Hey Simeon Do you think maybe we should remove this Memory option from the KCM? Virtuoso still consumes more memory, even after specifying the number of buffers. Maybe it would be better to not advertise a feature which clearly does not work from a user's point of view.
@Chao: Like Christoph said, after swapping the drop was very visible on the machine. Maybe set the priority of the consumed mem lower (if possible) so the cache gets dropped when a user run program (eg compile in my case) needs it? @Simeon: Might be the case(!), I was fiddling with the parameter, set it to 1gb, which seemed reasonable. Will try set it back to lower. @Vishesh: I wouldn't be for removing the option, as for users who don't actually use the nepomuk/virtuoso/etc functionality, limiting the mem is an effective way to keep memory for other uses. Instead, better display eg more accurate est. mem. consumption (the option value now time n-cores?) or atleast a warning it consumes actually much more.

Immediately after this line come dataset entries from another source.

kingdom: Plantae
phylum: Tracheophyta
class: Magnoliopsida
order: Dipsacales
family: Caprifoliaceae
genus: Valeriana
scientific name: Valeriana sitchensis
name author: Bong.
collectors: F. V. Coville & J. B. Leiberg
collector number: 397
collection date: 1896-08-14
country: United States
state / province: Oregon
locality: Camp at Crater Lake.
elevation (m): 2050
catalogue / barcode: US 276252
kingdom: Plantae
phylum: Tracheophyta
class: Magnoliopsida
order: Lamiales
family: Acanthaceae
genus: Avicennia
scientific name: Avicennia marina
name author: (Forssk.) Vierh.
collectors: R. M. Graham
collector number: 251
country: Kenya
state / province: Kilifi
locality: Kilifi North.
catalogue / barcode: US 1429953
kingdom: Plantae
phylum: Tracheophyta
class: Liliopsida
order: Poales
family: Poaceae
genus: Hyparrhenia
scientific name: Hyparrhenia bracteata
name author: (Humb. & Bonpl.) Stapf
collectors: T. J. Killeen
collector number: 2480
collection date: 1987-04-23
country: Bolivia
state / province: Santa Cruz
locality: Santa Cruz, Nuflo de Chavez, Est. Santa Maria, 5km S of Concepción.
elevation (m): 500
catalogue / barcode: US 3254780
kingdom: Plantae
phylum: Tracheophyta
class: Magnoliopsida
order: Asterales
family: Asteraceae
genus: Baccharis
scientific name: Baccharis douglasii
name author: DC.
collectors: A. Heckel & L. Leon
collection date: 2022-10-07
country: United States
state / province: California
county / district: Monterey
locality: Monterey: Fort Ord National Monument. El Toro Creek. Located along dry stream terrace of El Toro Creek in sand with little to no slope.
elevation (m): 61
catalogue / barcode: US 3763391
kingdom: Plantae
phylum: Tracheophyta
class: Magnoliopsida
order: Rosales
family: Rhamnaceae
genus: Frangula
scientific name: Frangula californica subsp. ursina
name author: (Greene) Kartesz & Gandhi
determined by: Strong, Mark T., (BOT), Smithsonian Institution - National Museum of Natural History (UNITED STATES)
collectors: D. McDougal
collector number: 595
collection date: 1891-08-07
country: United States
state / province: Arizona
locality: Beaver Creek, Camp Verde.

@Marek: I'm voting for removing the setting and keep the memory to a minimum always. The user shouldn't have to care about such a low level detail, and Nepomuk should always consume the minimum amount of memory. There isn't much point in displaying a warning that it may consume more and then allowing the user to configure the memory usage. Could you elaborate on your "the option value now time n-cores"? I'm not sure I understand.
@Vishesh: I was going to ask you about this - I tend to agree we should remove the KCM option, and probably reset it to 50MB for 4.11. If people really care they can still change the config file... It seems to cause a lot of unhappiness in people when they set the memory usage to one value and virtuoso uses more. Plus I suspect that the minimum is exactly the same performance-wise as any other value, although I haven't measured it. Resources are cached anyway, and I would guess few people do the same search repeatedly. Maybe you profiled it at some point? Even if the minimum is not a good value, there is no reasonable way for the user to choose a better one.
@Simeon: Lets do it! Do you patch to it up? Or should I?
@Vishesh: Ok! Could you code it please? I'm away from my development machine for a few days.
(In reply to comment #9) > @Vishesh: Ok! Could you code it please? I'm away from my development machine > for a few days. Done. Committed.
I watched this Bug as I could not use indexing on my machine (with 8Gb ram nonetheless). But after upgrading to 4.11 virtouso-t still takes ~1GB RAM. I could live with that most of the time, but i really need every GB sometimes:) Thing is; does the memory-footprint go down significantly when nepomuk is not indexing? Is it lower when it is just updating the index later? Because i never got around to finish the initial indexing (i know, bad style for someone complaining about a bug), because is was no finished after 3 hours and I could no work smoothly with so much I/O going on, and it was just not worth it to let run overnight.